# Advice on taking dogs to Thailand



## edwardfarrell (May 1, 2015)

Hi All,

My Wife and I are planning the move to Changmai in under a month! We are taking our 2 dogs with us, we are looking to stay for at least 3 years, I have a few questions that i cant find too much research abut.
One of my dogs looks like it may have Amstaff/pitbull in her and as they are banned i am trying to take the best way around it, i have gotten Dna tests done and am awaiting the results, the vet is positive pitbull will not show as its not a real breed.. 

And what is the best Visas to get and how do i apply for one or do i just do Visa runs every 3 months??

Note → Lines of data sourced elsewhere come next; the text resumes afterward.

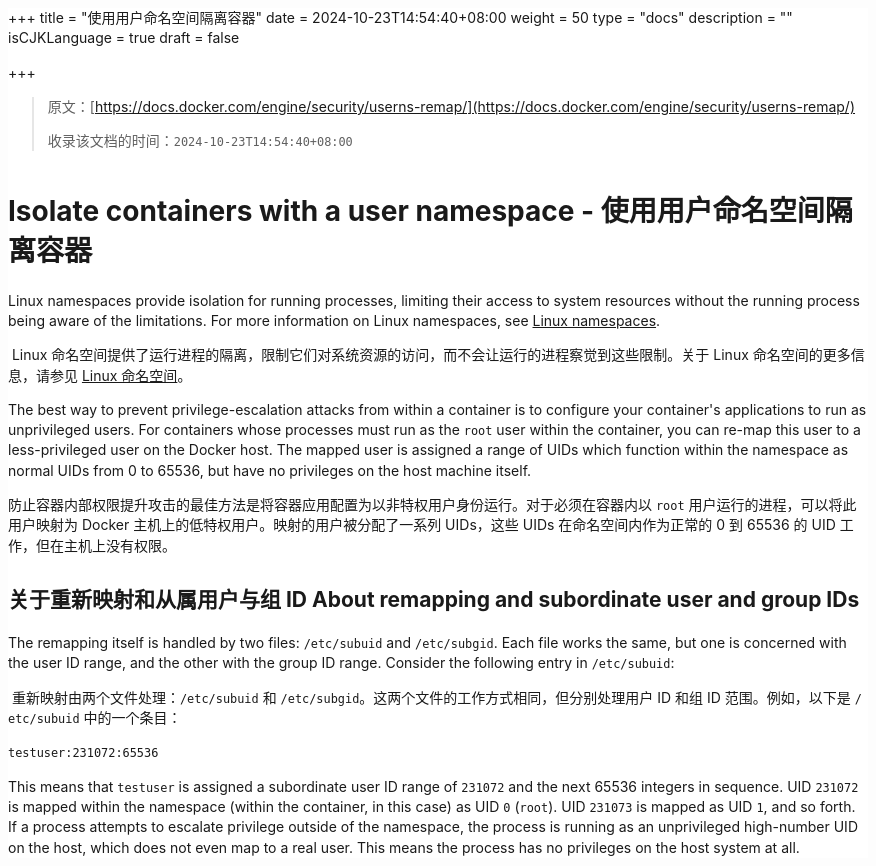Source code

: +++
title = "使用用户命名空间隔离容器"
date = 2024-10-23T14:54:40+08:00
weight = 50
type = "docs"
description = ""
isCJKLanguage = true
draft = false

+++

> 原文：[https://docs.docker.com/engine/security/userns-remap/](https://docs.docker.com/engine/security/userns-remap/)
>
> 收录该文档的时间：`2024-10-23T14:54:40+08:00`

# Isolate containers with a user namespace - 使用用户命名空间隔离容器

Linux namespaces provide isolation for running processes, limiting their access to system resources without the running process being aware of the limitations. For more information on Linux namespaces, see [Linux namespaces](https://www.linux.com/news/understanding-and-securing-linux-namespaces).

​	Linux 命名空间提供了运行进程的隔离，限制它们对系统资源的访问，而不会让运行的进程察觉到这些限制。关于 Linux 命名空间的更多信息，请参见 [Linux 命名空间](https://www.linux.com/news/understanding-and-securing-linux-namespaces)。

The best way to prevent privilege-escalation attacks from within a container is to configure your container's applications to run as unprivileged users. For containers whose processes must run as the `root` user within the container, you can re-map this user to a less-privileged user on the Docker host. The mapped user is assigned a range of UIDs which function within the namespace as normal UIDs from 0 to 65536, but have no privileges on the host machine itself.

​	防止容器内部权限提升攻击的最佳方法是将容器应用配置为以非特权用户身份运行。对于必须在容器内以 `root` 用户运行的进程，可以将此用户映射为 Docker 主机上的低特权用户。映射的用户被分配了一系列 UIDs，这些 UIDs 在命名空间内作为正常的 0 到 65536 的 UID 工作，但在主机上没有权限。

## 关于重新映射和从属用户与组 ID  About remapping and subordinate user and group IDs

The remapping itself is handled by two files: `/etc/subuid` and `/etc/subgid`. Each file works the same, but one is concerned with the user ID range, and the other with the group ID range. Consider the following entry in `/etc/subuid`:

​	重新映射由两个文件处理：`/etc/subuid` 和 `/etc/subgid`。这两个文件的工作方式相同，但分别处理用户 ID 和组 ID 范围。例如，以下是 `/etc/subuid` 中的一个条目：



```none
testuser:231072:65536
```

This means that `testuser` is assigned a subordinate user ID range of `231072` and the next 65536 integers in sequence. UID `231072` is mapped within the namespace (within the container, in this case) as UID `0` (`root`). UID `231073` is mapped as UID `1`, and so forth. If a process attempts to escalate privilege outside of the namespace, the process is running as an unprivileged high-number UID on the host, which does not even map to a real user. This means the process has no privileges on the host system at all.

Thankyou would really appreciate anyones advice
Eddie


----------



## Happynthailand (Mar 14, 2015)

visa- get a 90 day visa,you didn't state how old you and you wife are,that has a lot to do with what kind of visa you can get once your here
as for your dogs,you can bring them,but it will very hard for them to leave thailand once they are here,your vet will know what kind of shots and the paper work
it will be hard to find a place to live,as most land lords,don't allow dogs
the 90 visa is so you have time to make up your mind of what kind of visa you want,then with in the last 30 day,you can change it,visa runs can out,as they are makeing it hard on visa runners
hope this helps a little, Happy


----------